Over the last several years in Philadelphia, we have witnessed the erection of the first monument to a Black man in our city, abolitionist Octavius Catto; the first mural to a legal and civic giant, A. Leon Higginbotham, Jr.; a community effort to rename a street from Taney — named for the Supreme Court justice who wrote the Dred Scott decision — for Caroline LeCount, Philly’s own Rosa Parks; and a school renamed from racist president Andrew Jackson to former slave-turned-educator Fanny Coppin Jackson.
Like these people, to me, the All Stars are the everyday folks who are doing the heavy lifting for their race and culture: Teachers, sanitation workers, people who work the traffic lights and run nurseries — both for kids and for your grass — the people who are clerks in local stores. They are the preachers who reach masses of people on a daily basis; the writers whose praises don’t get as well-sung as they should; the social activists who are out there trying to make a better life for us even when we don’t understand what’s at stake.
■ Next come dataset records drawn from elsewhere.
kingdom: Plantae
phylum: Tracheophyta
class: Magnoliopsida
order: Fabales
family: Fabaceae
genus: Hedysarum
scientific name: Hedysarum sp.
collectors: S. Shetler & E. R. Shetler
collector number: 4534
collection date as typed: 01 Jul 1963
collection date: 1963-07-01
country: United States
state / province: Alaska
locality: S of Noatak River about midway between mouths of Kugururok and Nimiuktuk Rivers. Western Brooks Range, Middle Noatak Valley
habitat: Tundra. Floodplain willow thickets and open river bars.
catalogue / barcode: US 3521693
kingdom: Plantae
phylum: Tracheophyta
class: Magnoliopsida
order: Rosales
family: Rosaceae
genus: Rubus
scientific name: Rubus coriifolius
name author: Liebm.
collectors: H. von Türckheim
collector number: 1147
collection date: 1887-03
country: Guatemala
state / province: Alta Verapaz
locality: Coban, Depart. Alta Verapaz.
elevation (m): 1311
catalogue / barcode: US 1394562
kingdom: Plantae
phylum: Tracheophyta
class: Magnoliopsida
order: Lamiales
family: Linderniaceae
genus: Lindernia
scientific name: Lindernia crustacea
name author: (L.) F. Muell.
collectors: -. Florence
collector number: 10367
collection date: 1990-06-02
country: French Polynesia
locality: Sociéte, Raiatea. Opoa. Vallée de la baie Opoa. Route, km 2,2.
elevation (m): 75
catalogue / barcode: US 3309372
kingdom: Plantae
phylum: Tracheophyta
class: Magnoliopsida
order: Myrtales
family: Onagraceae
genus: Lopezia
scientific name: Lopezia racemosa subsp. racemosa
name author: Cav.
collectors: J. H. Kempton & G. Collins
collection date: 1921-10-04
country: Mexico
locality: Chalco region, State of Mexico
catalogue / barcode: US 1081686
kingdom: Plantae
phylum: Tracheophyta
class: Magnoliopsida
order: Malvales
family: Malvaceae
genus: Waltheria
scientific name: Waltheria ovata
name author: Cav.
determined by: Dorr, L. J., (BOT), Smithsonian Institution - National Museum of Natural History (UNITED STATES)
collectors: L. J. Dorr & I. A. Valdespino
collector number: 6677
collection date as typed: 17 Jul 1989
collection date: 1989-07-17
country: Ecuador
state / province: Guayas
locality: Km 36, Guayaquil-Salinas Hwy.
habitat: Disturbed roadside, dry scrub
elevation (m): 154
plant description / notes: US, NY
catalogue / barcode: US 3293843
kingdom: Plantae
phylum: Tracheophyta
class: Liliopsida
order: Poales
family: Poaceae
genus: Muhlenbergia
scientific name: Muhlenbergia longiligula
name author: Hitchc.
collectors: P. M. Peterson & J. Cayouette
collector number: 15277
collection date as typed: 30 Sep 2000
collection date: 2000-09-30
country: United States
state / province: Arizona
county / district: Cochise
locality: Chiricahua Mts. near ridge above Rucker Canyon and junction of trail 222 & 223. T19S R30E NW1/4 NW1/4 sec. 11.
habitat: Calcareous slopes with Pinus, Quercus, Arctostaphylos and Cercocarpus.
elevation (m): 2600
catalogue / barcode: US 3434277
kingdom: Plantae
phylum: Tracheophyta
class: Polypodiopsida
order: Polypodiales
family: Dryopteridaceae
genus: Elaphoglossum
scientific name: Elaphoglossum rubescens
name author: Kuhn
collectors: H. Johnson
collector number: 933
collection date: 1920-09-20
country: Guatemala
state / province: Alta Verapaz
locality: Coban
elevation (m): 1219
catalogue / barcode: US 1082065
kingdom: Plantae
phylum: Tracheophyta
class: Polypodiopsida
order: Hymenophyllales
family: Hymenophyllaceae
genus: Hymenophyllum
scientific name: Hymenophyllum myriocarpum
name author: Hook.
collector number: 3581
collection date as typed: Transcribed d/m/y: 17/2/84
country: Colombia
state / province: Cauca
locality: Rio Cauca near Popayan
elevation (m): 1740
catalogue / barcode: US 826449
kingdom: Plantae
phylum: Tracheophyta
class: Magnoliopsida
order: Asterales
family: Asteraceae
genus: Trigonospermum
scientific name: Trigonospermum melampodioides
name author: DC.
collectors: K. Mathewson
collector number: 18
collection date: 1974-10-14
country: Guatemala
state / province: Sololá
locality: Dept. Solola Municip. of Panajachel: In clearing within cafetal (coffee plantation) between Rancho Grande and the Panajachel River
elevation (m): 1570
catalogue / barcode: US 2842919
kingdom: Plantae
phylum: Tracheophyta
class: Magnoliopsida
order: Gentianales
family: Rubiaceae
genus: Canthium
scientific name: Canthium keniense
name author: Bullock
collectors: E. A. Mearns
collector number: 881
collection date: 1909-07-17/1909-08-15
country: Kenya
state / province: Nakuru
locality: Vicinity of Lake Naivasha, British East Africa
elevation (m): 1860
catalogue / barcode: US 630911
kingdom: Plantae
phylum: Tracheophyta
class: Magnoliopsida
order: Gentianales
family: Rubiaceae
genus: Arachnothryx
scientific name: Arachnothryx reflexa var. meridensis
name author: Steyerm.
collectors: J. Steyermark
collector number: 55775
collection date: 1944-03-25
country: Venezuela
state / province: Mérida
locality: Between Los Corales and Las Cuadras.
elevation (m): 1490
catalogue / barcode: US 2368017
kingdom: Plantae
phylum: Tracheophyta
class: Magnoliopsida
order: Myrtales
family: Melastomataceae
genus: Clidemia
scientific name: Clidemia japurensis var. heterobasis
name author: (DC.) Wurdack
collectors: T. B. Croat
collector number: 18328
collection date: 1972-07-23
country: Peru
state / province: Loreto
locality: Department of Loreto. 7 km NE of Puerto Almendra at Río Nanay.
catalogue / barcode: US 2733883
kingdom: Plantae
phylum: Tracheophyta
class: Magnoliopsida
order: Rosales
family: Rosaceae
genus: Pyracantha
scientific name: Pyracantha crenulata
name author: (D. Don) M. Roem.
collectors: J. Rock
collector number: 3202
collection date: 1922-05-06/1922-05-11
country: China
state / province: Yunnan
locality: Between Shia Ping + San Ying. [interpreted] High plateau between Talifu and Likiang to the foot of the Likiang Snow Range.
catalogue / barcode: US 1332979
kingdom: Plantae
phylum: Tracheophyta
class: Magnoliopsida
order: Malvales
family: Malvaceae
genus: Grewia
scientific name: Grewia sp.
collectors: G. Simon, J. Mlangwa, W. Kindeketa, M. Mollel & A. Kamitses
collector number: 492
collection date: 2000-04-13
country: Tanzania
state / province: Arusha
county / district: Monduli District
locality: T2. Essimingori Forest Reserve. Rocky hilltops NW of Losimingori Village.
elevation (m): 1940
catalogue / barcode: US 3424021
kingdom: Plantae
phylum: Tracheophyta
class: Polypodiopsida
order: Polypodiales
These are the people Dr. Martin Luther King, Jr., referred to as the “ground crew without whose labor and sacrifices the jet flights to freedom could never have left the earth.”
Marie A. Hicks
Marie A. Hicks
Known as “the Rosa Parks of Girard College,” Marie Hicks led the effort to pressure Philadelphia’s Girard College to integrate.
Hicks was born and raised in Harlem before moving to Philadelphia in the 1960’s with her then husband. In 1965, Hicks — upset that her sons could not attend the Whites-only school — joined Philadelphia NAACP President Cecil B. Moore’s picket lines outside of Girard. Moore also convinced Hicks to join ranks with three other plaintiffs to sue the school.
In addition to her role in the lawsuit, Hicks herself led thousands of picket lines outside the gates of the school, including one joined by Martin Luther King Jr. In May 1968, the U.S. Supreme Court struck down the school’s last appeal and that September, Hicks’s sons were two of four Black students to enter Girard College. Her younger son, Theodore, became the first Black valedictorian when he graduated in 1977.
- Responsible for the integration of Girard College
Final word: Bernard Smiley, chairman of the Board of Directors of City Trusts that oversees Girard College: “My father was there when Dr. King came to the wall. If there were one leader of the plaintiffs, it would be Marie Hicks. Her tiny stature — she was less than 5 feet tall — and her fiery, dynamic personality made her all the more effective as the spokesperson for those trying to gain entrance into Girard College.”